What I will have is a locker. A locker to store all my books in. Cue painful flashback to the bottom corner locker I had the misfortune of owning in the 10th grade. I’m talking awkward encounters, uncomfortable crouching and textbook avalanches for days. I can’t say I’m looking forward to Locker Life Part II. Furthermore, say what you will about the carrels’ cramped interior — I like to think that the small space keeps ideas and intellectual breakthroughs close by, swirling about no more than an arm’s length away. Relegating political journals, mid-19th century novels and scientific papers to a locker removes the critical human aspect. You cannot properly bond with your sources because the degree of separation is too great. Unless you are willing to fully revert to high school and be stuffed into your locker courtesy of a Nelson Muntz equivalent, you will never develop the intimate senior/source relationship that was possible in the carrel era.

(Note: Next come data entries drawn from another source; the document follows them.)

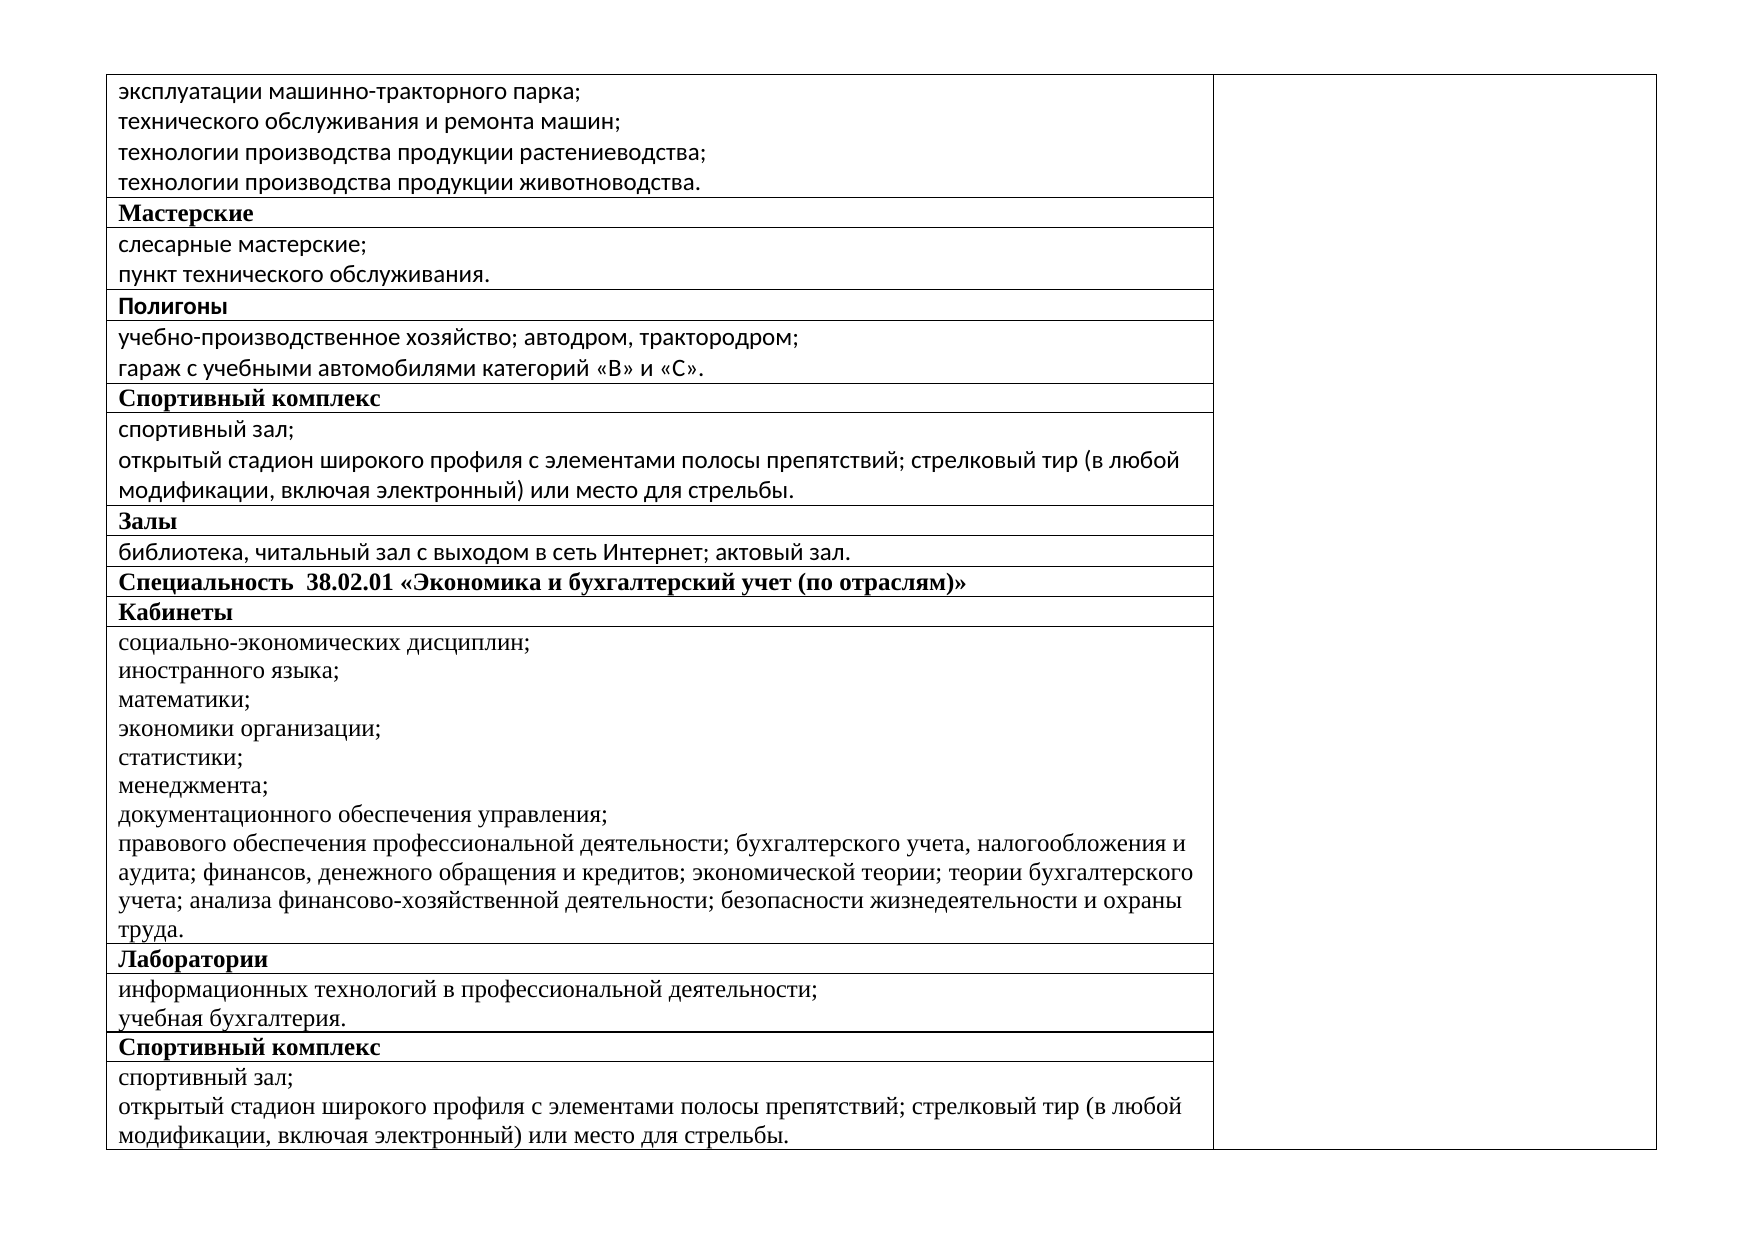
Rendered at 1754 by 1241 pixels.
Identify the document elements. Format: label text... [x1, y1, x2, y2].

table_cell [107, 75, 1213, 197]
table_cell библиотека, читальный зал с выходом в сеть Интернет; актовый зал. [107, 536, 1213, 566]
table_cell Спортивный комплекс [107, 1033, 1213, 1061]
table_cell информационных технологий в профессиональной деятельности; учебная бухгалтерия. [107, 974, 1213, 1031]
table_cell учебно-производственное хозяйство; автодром, трактородром; гараж с учебными автомобилями категорий «В» и «С». [107, 321, 1213, 382]
table_cell спортивный зал; открытый стадион широкого профиля с элементами полосы препятствий; стрелковый тир (в любой модификации, включая электронный) или место для стрельбы. [107, 413, 1213, 505]
table_cell Мастерские [107, 198, 1213, 227]
table_cell спортивный зал; открытый стадион широкого профиля с элементами полосы препятствий; стрелковый тир (в любой модификации, включая электронный) или место для стрельбы. [107, 1062, 1213, 1148]
table_cell Кабинеты [107, 597, 1213, 626]
table_cell социально-экономических дисциплин; иностранного языка; математики; экономики организации; статистики; менеджмента; документационного обеспечения управления; правового обеспечения профессиональной деятельности; бухгалтерского учета, налогообложения и аудита; финансов, денежного обращения и кредитов; экономической теории; теории бухгалтерского учета; анализа финансово-хозяйственной деятельности; безопасности жизнедеятельности и охраны труда. [107, 627, 1213, 943]
table_cell Специальность 38.02.01 «Экономика и бухгалтерский учет (по отраслям)» [107, 567, 1213, 596]
table_cell Полигоны [107, 290, 1213, 320]
table_cell слесарные мастерские; пункт технического обслуживания. [107, 228, 1213, 289]
table_cell Спортивный комплекс [107, 384, 1213, 412]
table_cell Лаборатории [107, 944, 1213, 973]
table_cell Залы [107, 506, 1213, 535]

Like the horse-drawn carriage and the pager, the carrel will soon be an artifact of the past. Something that the generations before us will remember fondly with time and the generations after us will not quite understand. But we, the students who expected a carrel to contain our academic endeavors and subsequent emotions, will feel the loss. As the final curtain falls on the Firestone carrels, all I can do is offer a standing ovation for their outstanding years of service. We will never forget.